Examples of benign and malignant lesions and signal enhancement color-maps can be seen in Figure 1. Lesion enhancement heterogeneity (measured with MAD) was significantly different between benign and malignant lesions (p < 0.05) at the first time-point after arterial enhancement. Density of signal enhancement was significantly different in benign vs. malignant lesions (p < 0.05) in the first three time-points after arterial enhancement. The malignant-to-benign ratio at the first time-point for MAD was 1.95 ± 0.75 and the ratio of enhancement density was 1.84 ± 0.90; these ratios decreased at later times. The area under the ROC curve (AUC) for MAD was 0.81 and 0.79 for enhancement density at the first time-point post arterial enhancement (Fig. 2).

Discussion

Ultrafast imaging during the initial phase of enhancement provides the advantage of accurate measurements of early lesion kinetics, when the malignant-to-benign parameter ratios may be at their highest. These protocols also have the advantage of measuring kinetics relative to the bolus time-of-arrival, reducing variability due to global parameters.

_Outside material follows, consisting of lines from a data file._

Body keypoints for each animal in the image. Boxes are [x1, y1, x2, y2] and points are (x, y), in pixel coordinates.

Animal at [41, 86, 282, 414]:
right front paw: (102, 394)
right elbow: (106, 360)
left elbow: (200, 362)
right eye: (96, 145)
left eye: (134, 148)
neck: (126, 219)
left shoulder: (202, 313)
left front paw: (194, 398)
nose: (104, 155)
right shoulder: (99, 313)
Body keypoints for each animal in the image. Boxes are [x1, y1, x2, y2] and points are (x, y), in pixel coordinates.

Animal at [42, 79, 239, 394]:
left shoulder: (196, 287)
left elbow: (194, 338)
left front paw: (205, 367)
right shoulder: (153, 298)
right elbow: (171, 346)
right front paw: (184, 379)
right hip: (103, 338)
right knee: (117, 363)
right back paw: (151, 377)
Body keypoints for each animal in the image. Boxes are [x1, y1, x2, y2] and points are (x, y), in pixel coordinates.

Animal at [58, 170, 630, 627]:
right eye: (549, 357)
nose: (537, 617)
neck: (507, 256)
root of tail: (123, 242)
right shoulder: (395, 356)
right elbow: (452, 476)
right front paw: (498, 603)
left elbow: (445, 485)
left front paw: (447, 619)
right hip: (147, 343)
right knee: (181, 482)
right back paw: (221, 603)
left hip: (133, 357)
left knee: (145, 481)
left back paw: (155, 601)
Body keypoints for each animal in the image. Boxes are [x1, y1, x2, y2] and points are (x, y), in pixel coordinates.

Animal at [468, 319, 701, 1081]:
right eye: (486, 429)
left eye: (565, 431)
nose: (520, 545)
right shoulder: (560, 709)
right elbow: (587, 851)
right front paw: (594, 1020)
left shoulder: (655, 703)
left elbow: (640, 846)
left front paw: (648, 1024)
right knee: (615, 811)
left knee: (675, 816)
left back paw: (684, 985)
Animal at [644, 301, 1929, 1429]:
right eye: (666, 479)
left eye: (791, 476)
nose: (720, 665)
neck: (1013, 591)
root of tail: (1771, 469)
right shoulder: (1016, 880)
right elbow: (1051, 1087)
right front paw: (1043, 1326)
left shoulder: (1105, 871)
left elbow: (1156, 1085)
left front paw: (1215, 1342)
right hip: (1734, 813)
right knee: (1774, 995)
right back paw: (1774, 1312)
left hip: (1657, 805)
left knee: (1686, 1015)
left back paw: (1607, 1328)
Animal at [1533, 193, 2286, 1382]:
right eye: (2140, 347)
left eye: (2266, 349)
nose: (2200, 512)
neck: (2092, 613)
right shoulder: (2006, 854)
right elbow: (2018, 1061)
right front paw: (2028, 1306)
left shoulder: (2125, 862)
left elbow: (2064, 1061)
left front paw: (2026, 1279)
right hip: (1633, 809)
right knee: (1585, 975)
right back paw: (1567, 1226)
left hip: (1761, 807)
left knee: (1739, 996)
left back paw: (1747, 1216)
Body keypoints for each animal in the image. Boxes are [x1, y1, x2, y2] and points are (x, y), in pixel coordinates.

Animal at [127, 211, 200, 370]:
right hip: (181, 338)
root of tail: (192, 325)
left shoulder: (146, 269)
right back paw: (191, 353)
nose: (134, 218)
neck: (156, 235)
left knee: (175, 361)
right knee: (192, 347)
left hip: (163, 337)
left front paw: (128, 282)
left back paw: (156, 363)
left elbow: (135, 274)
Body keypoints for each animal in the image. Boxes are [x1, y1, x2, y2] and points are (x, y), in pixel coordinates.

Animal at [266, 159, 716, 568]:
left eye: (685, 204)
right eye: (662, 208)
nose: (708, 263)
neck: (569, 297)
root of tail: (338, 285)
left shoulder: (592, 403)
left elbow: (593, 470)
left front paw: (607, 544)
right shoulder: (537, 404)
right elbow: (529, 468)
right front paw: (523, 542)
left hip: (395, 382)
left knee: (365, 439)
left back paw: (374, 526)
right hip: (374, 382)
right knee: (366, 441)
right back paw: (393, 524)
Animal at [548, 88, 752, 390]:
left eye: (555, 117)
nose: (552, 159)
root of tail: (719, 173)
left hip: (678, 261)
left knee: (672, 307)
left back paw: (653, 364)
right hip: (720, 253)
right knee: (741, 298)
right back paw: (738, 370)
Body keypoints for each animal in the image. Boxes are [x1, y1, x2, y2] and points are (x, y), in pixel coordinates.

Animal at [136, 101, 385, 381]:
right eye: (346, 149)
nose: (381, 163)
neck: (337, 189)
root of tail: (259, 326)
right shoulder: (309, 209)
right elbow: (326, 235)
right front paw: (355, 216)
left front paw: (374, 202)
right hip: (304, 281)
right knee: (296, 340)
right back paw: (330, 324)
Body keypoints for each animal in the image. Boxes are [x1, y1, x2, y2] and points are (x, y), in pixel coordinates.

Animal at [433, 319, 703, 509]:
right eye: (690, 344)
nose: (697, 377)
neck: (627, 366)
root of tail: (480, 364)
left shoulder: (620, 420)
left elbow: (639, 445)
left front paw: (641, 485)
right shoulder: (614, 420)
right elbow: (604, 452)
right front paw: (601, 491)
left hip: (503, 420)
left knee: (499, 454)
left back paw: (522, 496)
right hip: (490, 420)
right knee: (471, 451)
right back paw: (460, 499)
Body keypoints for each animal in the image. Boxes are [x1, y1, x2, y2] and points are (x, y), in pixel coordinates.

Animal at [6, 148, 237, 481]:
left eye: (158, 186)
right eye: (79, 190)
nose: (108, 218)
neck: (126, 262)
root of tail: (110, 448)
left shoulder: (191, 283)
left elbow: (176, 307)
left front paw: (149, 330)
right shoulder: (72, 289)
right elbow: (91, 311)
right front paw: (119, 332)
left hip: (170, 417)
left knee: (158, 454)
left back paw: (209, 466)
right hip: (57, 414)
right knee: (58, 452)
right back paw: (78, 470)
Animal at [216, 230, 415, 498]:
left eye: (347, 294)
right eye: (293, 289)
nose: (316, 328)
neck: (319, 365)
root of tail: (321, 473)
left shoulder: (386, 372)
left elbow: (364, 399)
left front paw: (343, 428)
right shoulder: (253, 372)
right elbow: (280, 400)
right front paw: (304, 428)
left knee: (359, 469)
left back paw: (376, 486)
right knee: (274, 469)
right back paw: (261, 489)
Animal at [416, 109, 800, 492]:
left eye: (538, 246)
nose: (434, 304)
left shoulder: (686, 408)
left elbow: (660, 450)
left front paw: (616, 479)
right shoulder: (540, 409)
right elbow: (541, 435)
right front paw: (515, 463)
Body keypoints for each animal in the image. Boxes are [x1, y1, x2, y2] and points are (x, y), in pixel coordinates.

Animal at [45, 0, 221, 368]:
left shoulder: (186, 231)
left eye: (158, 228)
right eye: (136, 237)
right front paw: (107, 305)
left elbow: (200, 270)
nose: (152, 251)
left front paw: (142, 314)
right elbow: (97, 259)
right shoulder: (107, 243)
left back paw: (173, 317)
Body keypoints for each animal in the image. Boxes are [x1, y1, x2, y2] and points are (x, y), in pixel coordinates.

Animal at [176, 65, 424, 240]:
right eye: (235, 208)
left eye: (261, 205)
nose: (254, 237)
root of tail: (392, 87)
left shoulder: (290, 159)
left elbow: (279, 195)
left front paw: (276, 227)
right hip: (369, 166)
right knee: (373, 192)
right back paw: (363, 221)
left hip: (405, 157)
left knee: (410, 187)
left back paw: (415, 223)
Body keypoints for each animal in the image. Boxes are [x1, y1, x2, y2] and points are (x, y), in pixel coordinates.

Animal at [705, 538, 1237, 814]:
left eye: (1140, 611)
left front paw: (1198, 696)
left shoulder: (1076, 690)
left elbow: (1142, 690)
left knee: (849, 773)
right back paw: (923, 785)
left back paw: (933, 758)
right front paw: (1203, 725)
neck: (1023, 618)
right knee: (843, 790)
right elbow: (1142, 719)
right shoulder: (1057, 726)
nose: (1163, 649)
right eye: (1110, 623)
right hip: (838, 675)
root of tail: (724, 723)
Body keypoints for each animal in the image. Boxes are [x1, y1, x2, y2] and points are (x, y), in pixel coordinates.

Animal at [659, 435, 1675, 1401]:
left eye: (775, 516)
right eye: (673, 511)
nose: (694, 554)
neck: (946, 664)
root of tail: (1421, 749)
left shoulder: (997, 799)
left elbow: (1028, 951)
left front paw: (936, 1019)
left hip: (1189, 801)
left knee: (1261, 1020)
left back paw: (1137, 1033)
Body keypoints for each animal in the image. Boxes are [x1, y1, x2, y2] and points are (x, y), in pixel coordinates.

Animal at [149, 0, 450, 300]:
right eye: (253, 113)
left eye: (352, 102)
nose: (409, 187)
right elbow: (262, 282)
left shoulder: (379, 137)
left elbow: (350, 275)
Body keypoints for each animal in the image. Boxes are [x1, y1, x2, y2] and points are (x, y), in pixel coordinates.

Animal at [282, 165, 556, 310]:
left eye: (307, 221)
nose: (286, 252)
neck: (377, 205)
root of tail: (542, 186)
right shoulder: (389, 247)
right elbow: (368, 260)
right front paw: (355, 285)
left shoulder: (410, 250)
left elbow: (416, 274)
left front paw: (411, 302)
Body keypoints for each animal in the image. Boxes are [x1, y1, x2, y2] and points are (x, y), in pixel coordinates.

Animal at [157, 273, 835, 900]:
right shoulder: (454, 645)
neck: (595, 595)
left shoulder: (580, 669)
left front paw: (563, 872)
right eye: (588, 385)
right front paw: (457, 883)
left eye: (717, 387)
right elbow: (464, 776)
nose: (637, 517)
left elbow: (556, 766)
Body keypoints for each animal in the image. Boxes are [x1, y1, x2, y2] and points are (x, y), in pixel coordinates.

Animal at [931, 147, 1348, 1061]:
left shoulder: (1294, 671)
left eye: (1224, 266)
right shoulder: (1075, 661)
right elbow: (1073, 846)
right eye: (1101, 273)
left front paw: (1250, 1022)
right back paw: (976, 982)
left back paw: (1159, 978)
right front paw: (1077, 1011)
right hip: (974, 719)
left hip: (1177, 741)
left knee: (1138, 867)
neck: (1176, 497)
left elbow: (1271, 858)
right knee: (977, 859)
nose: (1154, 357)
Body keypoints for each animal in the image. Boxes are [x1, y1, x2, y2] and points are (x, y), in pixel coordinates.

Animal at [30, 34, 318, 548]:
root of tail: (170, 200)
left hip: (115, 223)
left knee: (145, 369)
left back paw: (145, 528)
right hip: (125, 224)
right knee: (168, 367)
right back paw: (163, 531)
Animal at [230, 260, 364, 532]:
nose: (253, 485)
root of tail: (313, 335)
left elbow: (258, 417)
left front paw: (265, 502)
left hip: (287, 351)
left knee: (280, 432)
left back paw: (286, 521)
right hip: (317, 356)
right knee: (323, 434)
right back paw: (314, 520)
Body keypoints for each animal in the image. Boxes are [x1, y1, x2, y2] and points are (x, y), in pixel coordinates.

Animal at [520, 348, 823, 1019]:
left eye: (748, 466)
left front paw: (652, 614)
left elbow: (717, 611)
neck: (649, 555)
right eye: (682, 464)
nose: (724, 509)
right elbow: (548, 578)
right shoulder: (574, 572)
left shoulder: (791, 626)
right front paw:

The very early phase of enhancement provides information that is not available from conventional MRI, and may be a useful aid for classifying breast lesions. Lesion enhancement heterogeneity and density could be added to conventional MRI parameters to increase overall diagnostic accuracy. Even higher temporal resolution may be useful, since with the current protocol, the malignant-to-benign ratios were highest at the first time-point after arterial enhancement. The performance of heterogeneity-related parameters will be more extensively evaluated in a larger cohort.

Conclusion

The results suggest that certain early kinetic and morphological parameters can aid in lesion differentiation. In this study we found significant differences in lesion enhancement heterogeneity and enhancement density in the first 6 to 9 seconds after initial arterial enhancement in the breast.

Acknowledgements

No acknowledgement found.

References

1. Karahaliou A, Vassiou K, Arkidis NS, et al. Assessing heterogeneity of lesion enhancement kinetics in dynamic contrast-enhanced MRI for breast cancer diagnosis. Br J Radiol. 2010;83(988):296-309

Figures

Example images from two cases, from the first time-point (~7s) after arterial enhancement in the breast (1) and ~30s later (2). (a) Invasive ductal carcinoma (IDC) masses. (b) Usual ductal hyperplasia. Color-maps indicate relative enhancement.

Receiver operating characteristic (ROC) curves for the use of enhancement density, and heterogeneity of enhancement (median absolute deviation) as lesion classifiers.